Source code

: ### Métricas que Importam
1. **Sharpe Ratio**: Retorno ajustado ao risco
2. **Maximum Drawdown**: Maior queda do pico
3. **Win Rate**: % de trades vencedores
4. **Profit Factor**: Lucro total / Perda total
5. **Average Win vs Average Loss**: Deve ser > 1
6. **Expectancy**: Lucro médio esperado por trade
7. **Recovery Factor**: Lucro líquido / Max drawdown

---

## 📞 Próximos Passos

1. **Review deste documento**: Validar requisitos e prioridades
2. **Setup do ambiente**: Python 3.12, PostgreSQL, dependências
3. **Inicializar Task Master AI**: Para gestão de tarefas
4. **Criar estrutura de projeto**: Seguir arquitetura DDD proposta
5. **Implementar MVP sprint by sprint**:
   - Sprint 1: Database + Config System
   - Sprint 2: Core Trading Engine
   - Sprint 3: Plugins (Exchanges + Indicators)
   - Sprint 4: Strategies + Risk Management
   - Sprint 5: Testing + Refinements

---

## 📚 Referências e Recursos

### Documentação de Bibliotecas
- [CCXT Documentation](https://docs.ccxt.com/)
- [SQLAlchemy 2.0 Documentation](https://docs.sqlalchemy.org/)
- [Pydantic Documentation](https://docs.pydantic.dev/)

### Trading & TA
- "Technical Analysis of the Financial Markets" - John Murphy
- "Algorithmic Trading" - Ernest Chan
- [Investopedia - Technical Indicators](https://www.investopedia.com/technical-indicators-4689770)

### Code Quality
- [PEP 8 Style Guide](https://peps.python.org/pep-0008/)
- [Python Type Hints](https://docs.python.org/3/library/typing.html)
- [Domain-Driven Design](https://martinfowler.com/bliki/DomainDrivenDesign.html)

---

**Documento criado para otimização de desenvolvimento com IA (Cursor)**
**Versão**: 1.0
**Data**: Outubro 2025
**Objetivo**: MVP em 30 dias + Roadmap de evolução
--
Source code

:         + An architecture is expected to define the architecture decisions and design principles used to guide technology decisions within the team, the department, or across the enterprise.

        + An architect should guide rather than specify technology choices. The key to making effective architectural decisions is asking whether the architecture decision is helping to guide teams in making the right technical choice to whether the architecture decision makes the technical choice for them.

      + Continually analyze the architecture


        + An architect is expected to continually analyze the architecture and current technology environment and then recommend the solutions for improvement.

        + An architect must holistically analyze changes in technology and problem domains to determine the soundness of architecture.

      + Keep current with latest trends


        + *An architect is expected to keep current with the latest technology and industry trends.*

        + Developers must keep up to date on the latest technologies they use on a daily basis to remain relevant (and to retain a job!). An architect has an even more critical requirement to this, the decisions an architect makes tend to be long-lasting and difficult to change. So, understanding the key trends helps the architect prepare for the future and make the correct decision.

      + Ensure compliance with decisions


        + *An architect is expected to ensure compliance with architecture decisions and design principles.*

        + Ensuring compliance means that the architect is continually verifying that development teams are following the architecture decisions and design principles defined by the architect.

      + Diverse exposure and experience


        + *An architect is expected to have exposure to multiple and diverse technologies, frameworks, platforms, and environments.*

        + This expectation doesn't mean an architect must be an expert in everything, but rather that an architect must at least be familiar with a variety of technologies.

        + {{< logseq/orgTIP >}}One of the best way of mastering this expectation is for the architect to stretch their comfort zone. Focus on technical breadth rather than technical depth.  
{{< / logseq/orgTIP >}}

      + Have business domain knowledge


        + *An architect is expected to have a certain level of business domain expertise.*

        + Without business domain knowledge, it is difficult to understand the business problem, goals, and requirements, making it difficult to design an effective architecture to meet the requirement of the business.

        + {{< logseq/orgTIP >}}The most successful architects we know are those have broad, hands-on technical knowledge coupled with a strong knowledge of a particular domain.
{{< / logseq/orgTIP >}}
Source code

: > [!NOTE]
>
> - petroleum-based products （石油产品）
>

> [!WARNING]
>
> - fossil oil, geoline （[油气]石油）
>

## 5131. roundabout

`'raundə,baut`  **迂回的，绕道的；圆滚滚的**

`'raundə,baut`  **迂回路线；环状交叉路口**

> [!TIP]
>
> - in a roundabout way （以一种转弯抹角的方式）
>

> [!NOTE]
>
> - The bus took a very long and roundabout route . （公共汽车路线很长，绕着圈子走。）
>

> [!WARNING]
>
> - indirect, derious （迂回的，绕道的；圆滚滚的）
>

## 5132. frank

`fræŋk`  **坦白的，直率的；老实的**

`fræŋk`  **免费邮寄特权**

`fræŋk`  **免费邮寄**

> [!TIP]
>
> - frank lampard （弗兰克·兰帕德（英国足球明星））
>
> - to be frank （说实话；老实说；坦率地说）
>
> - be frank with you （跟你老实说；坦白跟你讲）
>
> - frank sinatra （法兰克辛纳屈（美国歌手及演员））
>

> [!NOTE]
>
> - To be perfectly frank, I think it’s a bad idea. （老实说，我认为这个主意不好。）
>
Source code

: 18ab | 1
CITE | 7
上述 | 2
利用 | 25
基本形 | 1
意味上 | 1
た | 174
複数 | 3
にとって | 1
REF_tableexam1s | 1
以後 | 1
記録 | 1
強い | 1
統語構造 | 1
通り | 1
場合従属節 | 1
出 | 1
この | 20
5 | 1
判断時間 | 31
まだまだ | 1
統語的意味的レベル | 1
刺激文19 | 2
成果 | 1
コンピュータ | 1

> _Directive_
Above this task is a listing. Restate, word for word and with nothing added, the lines from the one with "## 📚 Referências e Recursos" through the one with "### Trading & TA".

> _Output for this exercise_
## 📚 Referências e Recursos

### Documentação de Bibliotecas
- [CCXT Documentation](https://docs.ccxt.com/)
- [SQLAlchemy 2.0 Documentation](https://docs.sqlalchemy.org/)
- [Pydantic Documentation](https://docs.pydantic.dev/)

### Trading & TA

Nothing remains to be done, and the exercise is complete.